Her mother, Sandra, a brilliant fabric artist, had used the colors and textures of the East End in her work. Her father, Naz, a second-generation Pakistani, had been a lawyer who’d made a good practice representing local clients.
After their deaths, unwilling to let Charlotte go to maternal relatives who were both grasping and criminal, Kincaid and Gemma had petitioned social services to allow them to foster Charlotte. Although Louise Phillips, Naz’s law partner and the executor of Naz and Sandra’s estate, was fond of Charlotte and assiduous in looking after her financial affairs, she’d had no desire to take on the everyday care of a small child.
The thought reminded him that he’d been neglecting to check on Louise, who was recovering from a case of tuberculosis—and on Tam, Louise’s friend and neighbor, who’d been badly injured in the grenade explosion at St. Pancras. He felt, for the first time in his life, overwhelmed by others’ troubles.
And now this. He shook his head, forcing himself to concentrate as he turned into Whitechapel, nearing the hospital. But he was afraid of what he would find.

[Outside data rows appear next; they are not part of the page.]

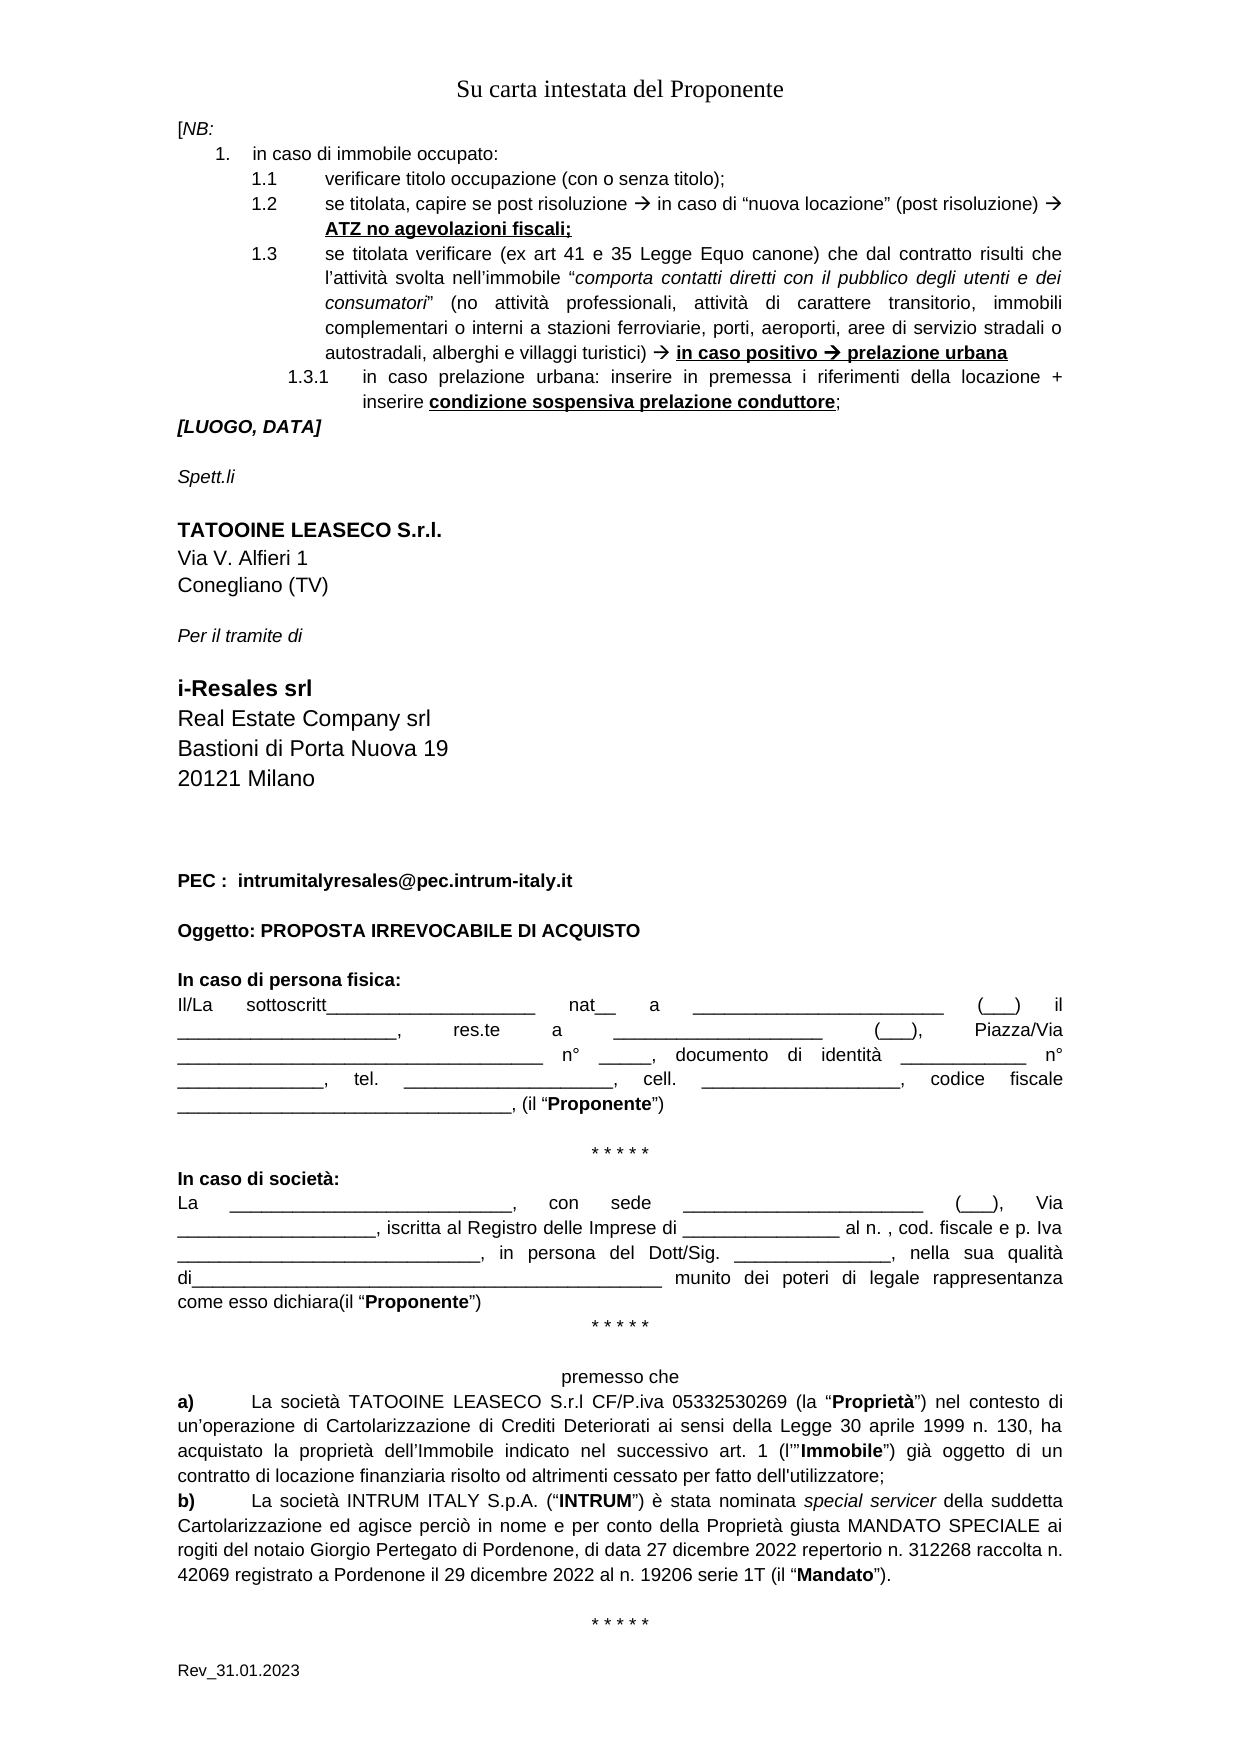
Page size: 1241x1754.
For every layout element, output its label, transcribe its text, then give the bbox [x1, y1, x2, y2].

list La società TATOOINE LEASECO S.r.l CF/P.iva 05332530269 (la “Proprietà”) nel contesto di un’operazione di Cartolarizzazione di Crediti Deteriorati ai sensi della Legge 30 aprile 1999 n. 130, ha acquistato la proprietà dell’Immobile indicato nel successivo art. 1 (l’”Immobile”) già oggetto di un contratto di locazione finanziaria risolto od altrimenti cessato per fatto dell'utilizzatore; [177, 1391, 1063, 1486]
title se titolata verificare (ex art 41 e 35 Legge Equo canone) che dal contratto risulti che l’attività svolta nell’immobile “comporta contatti diretti con il pubblico degli utenti e dei consumatori” (no attività professionali, attività di carattere transitorio, immobili complementari o interni a stazioni ferroviarie, porti, aeroporti, aree di servizio stradali o autostradali, alberghi e villaggi turistici) in caso positivo prelazione urbana [251, 242, 1063, 363]
title i-Resales srl [177, 675, 1063, 701]
text Oggetto: PROPOSTA IRREVOCABILE DI ACQUISTO [177, 919, 1063, 941]
title verificare titolo occupazione (con o senza titolo); [251, 168, 1063, 189]
text Il/La sottoscritt____________________ nat__ a ________________________ (___) il _____________________, res.te a ____________________ (___), Piazza/Via ___________________________________ n° _____, documento di identità ____________ n° ______________, tel. ____________________, cell. ___________________, codice fiscale ________________________________, (il “Proponente”) [177, 994, 1063, 1114]
list La società INTRUM ITALY S.p.A. (“INTRUM”) è stata nominata special servicer della suddetta Cartolarizzazione ed agisce perciò in nome e per conto della Proprietà giusta MANDATO SPECIALE ai rogiti del notaio Giorgio Pertegato di Pordenone, di data 27 dicembre 2022 repertorio n. 312268 raccolta n. 42069 registrato a Pordenone il 29 dicembre 2022 al n. 19206 serie 1T (il “Mandato”). [177, 1490, 1063, 1586]
text * * * * * [177, 1614, 1063, 1635]
title in caso di immobile occupato: [215, 143, 1063, 164]
title Conegliano (TV) [177, 573, 1063, 597]
title Per il tramite di [177, 625, 1063, 647]
text premesso che [177, 1366, 1063, 1387]
title Spett.li [177, 466, 1063, 487]
title Real Estate Company srl [177, 705, 1063, 731]
title PEC : intrumitalyresales@pec.intrum-italy.it [177, 870, 1063, 891]
text * * * * * [177, 1316, 1063, 1338]
text La ___________________________, con sede _______________________ (___), Via ___________________, iscritta al Registro delle Imprese di _______________ al n. , cod. fiscale e p. Iva _____________________________, in persona del Dott/Sig. _______________, nella sua qualità di_____________________________________________ munito dei poteri di legale rappresentanza come esso dichiara(il “Proponente”) [177, 1192, 1063, 1313]
title [LUOGO, DATA] [177, 416, 1063, 437]
text In caso di società: [177, 1167, 1063, 1189]
title [NB: [177, 118, 1063, 140]
title TATOOINE LEASECO S.r.l. [177, 518, 1063, 542]
title in caso prelazione urbana: inserire in premessa i riferimenti della locazione + inserire condizione sospensiva prelazione conduttore; [287, 366, 1063, 413]
title 20121 Milano [177, 765, 1063, 792]
text In caso di persona fisica: [177, 969, 1063, 991]
title se titolata, capire se post risoluzione in caso di “nuova locazione” (post risoluzione) ATZ no agevolazioni fiscali; [251, 193, 1063, 239]
title Via V. Alfieri 1 [177, 545, 1063, 569]
text * * * * * [177, 1143, 1063, 1164]
title Bastioni di Porta Nuova 19 [177, 735, 1063, 761]
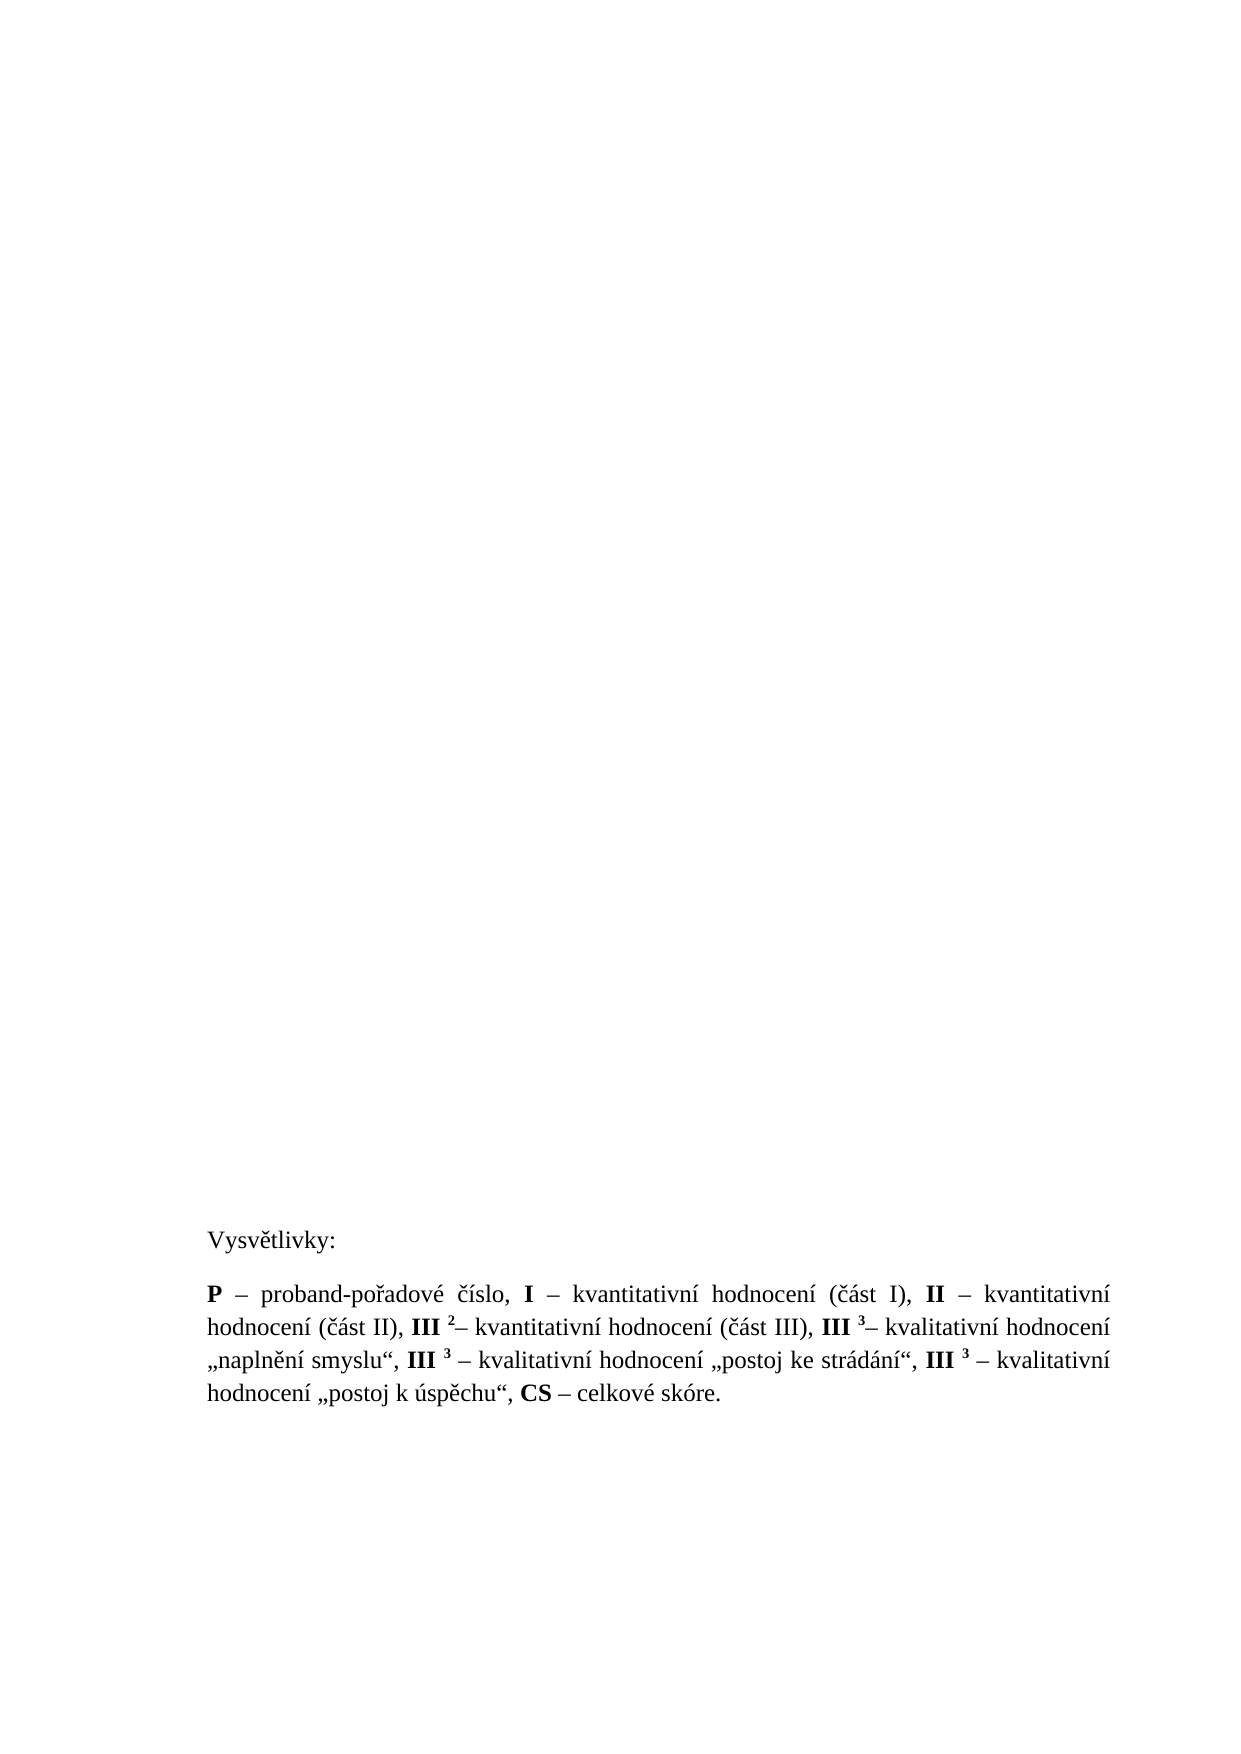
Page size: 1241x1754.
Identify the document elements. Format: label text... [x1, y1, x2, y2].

text P – proband-pořadové číslo, I – kvantitativní hodnocení (část I), II – kvantitativní hodnocení (část II), III 2– kvantitativní hodnocení (část III), III 3– kvalitativní hodnocení „naplnění smyslu“, III 3 – kvalitativní hodnocení „postoj ke strádání“, III 3 – kvalitativní hodnocení „postoj k úspěchu“, CS – celkové skóre. [207, 1279, 1110, 1406]
text Vysvětlivky: [207, 1225, 1110, 1253]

The Royal London Hospital was, in Kincaid’s opinion, an architect’s nightmare. The classical eighteenth-century frontage had grown additions over the years that ranged from Victorian to the latest in postmodern glass blocks, all jumbled together as if they’d been dumped from a grab bag. But the sight of the bright red air ambulance on its pad cheered him, and he thought that one day he must bring the children to see it.
And how lucky for Denis—or so Kincaid hoped—that he had been injured so near London’s major trauma hospital and hadn’t needed the air ambulance to get him here.
Once he’d managed to park the car and find his way to the main desk, a receptionist pointed him to the Adult Critical Care ward and he found it quickly enough. As he entered the ward’s waiting area, Detective Chief Superintendent Tom Faith rose to greet him.
Faith wore golfing clothes, the sportiness of the attire incongruous with the worried frown on his face. “Duncan. Good of you to come.” He clasped Kincaid’s hand in a firm grip, then sat again, motioning Kincaid to an adjacent chair.